Problem:https://www.hackerrank.com/challenges/py-set-discard-remove-pop/problem?isFullScreen=true

Code:

#Naive Solutions:

n = int(input())

s = set(map(int, input().split()))

#naive approcah

m = int(input())

for _ in range(m):

    x = input().split()

    if x[0] == 'pop':

        s.pop()

    elif x[0] == 'pop' and x[1]:

        s.pop(int(x[1]))

    elif x[0] == 'remove':

        s.remove(int(x[1]))

    else:

        s.discard(int(x[1]))

if len(s)==0:

    print(0)

else:

    print(sum(s))

Time Complexity : Big(O)n

O(n)

The code snippet has a loop that runs 'm' times, where 'm' is the input value. Inside the loop, there are operations like pop, remove, and discard on the set 's'. The worst-case time complexity of these operations is O(1). Therefore, the overall time complexity of the code is O(m), where 'm' is the input value.

1. Input Parsing:

   • We first read the size of the set n (although it's not really necessary for the solution).

   • We then create a set s by mapping the input elements to integers.

   • Next, we read the number of operations m that we need to perform on the set.

2. Operation Handling:

   • The loop iterates m times, processing each operation.

   • For each operation:

     • pop: Removes a random element from the set.

     • remove: Removes a specified element from the set. If the element does not exist, it raises an error (but we assume the input ensures the element is present).

     • discard: Removes a specified element but does nothing if the element is not found.

3. Final Output:

   • After all operations are performed, we check if the set is empty.

   • If the set is empty, we print 0; otherwise, we print the sum of the remaining elements in the set.

Key Concepts:

• Set Operations: Understanding the difference between pop, remove, and discard is crucial when solving this problem. pop removes a random element, remove throws an error if the element is not found, and discard silently handles missing elements.

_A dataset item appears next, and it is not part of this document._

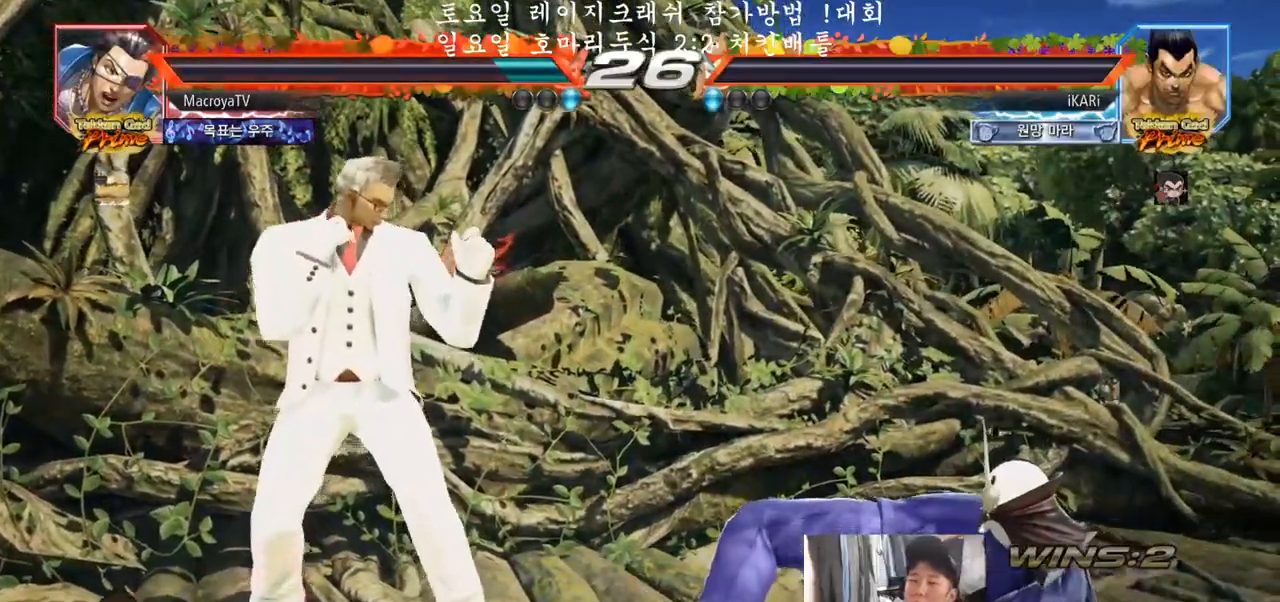
{"buttons": [], "left_stick": "center", "events": []}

• Efficiency Considerations: While this solution is straightforward, there are optimizations that could be made for more complex scenarios (e.g., handling invalid operations gracefully or reducing the complexity of repeated set modifications).

This problem is a great exercise in handling basic set operations in Python. The operations themselves—pop, remove, and discard—are common in Python and understanding their differences is key to solving problems that involve sets.